3 ÇOCUĞU ENKAZ ALTINDA KALARAK ÖLDÜ
17 Ağustos 1999 depremini yaşayan depremzedelerden 5 çocuk babası Ahmet Metin Seslikaya, deprem gecesi kıyametin koptuğunu düşündüğünü, 15 yaşındaki oğlu Ali Rıza, kızları 14 yaşındaki Aysel ve 8 aylık olan Bahar'ın enkazda kalarak öldüklerini, yaşadığı apartmanda 12 kişinin enkaz altında kalarak hayatlarını kaybettiğini söyledi. Depremde enkaz altında ayağının sıkıştığını söyleyen Ahmet Metin Seslikaya, "Deprem durunca hareket etmeye çalıştım ama ayağım sıkışmıştı ve kafamı betona çarptım, kafamın üzerinde beton vardı. Betonların arasından kafamı kaldırıp yıldızları gördüm. Yanımdaki oda çocuk odasıydı. Çocuklarımdan birinin ayakta durduğunu gördüm ama onun da ayağı sıkışmıştı. Kaldırıp bir betonun üzerine oturttum onu. Diğer odada da büyük kızım, en küçük kızım, eşim ve şu anda sağ olan diğer kızım vardı. O zaman 8 aylık olan kızım Bahar'ın ağlama sesini duyunca oraya yöneldim. Kızım Bahar, annesinin altına sıkışmıştı ve ağlıyordu. Enkazın yaklaşık 1.5 metre aşağısındaydılar. Kanepe ile beton onları sıkıştırmıştı. Yanlarına inip kızımı annesinin altından çıkarmaya çalıştım, çok şiddetli ağlıyordu. Annesi de, 'Çocuk kopacak, çekme' diye bağırıyordu. Kanepeden ve beton kirişten onları çıkaramadım, çok şiddetli sıkışmışlardı. Dışarı çıkıp çekiç aramaya başladım. Çekiç ve kalın borular buldum. Annesi de o sırada yukarıdan kızımızın yüzüne dökülen alçı ve tozları temizliyordu. Sonra birden Bahar'ın sesi kesildi ve öldü" dedi.

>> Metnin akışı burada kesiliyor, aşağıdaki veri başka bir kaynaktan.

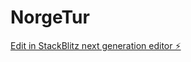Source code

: # NorgeTur

[Edit in StackBlitz next generation editor ⚡️](https://stackblitz.com/~/github.com/MaksymDramaretskyi-1/NorgeTur)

Ahmet Metin Seslikaya eve gelen akrabaların yardımıyla kirişi kırarak eşi ve çocuklarını sıkıştığı yerden kurtardığını belirterek, şöyle konuştu: "Eşime en büyük oğlum Ali'yi sordum. Diğer oğlum Halil zaten sağdı. Eşim bana Ali'nin diğer odada olduğunu söyledi. O odanın olduğu tarafa yöneldim. Ali'nin üzerinde beton yoktu ama tuğla parçaları vardı. Tuğlaları eşerek onu aramaya başladım. O sırada duvarın betonu üzerimize düştü. Tuğla parçalarını eşeleyip Ali'yi buldum ve çekip yukarı çıkardım onu ama o sırada ölmüştü. Güneş yeni doğmaya başlayınca evdeki herkesi enkazdan çıkarıp Gölcük Devlet Hastanesi'ne gittik. Hastanenin bahçesi ve koridorları tamamen dolmuştu. Basacak yer yoktu. Yaralısını kapan can havliyle oraya getirmişti. Kimi ölü, kimi yaralıydı. Ölen çocuklarımı bir yere dizdiler. Eşime ise serum takıldı ve yer olmadığı için bahçede bir ağacın oraya çıktık. Arkadaşımın aracıyla eşimi Askeri Hastane'ye götürdük. Ama orası hastaneden daha kalabalıktı. Daha vahim bir manzara vardı. Kimi ölmüş, kimi yaralı, kimin ayakları ters dönmüştü. Hastalar gemilere yüklenerek İstanbul'daki hastanelere götürülüyordu" diye konuştu.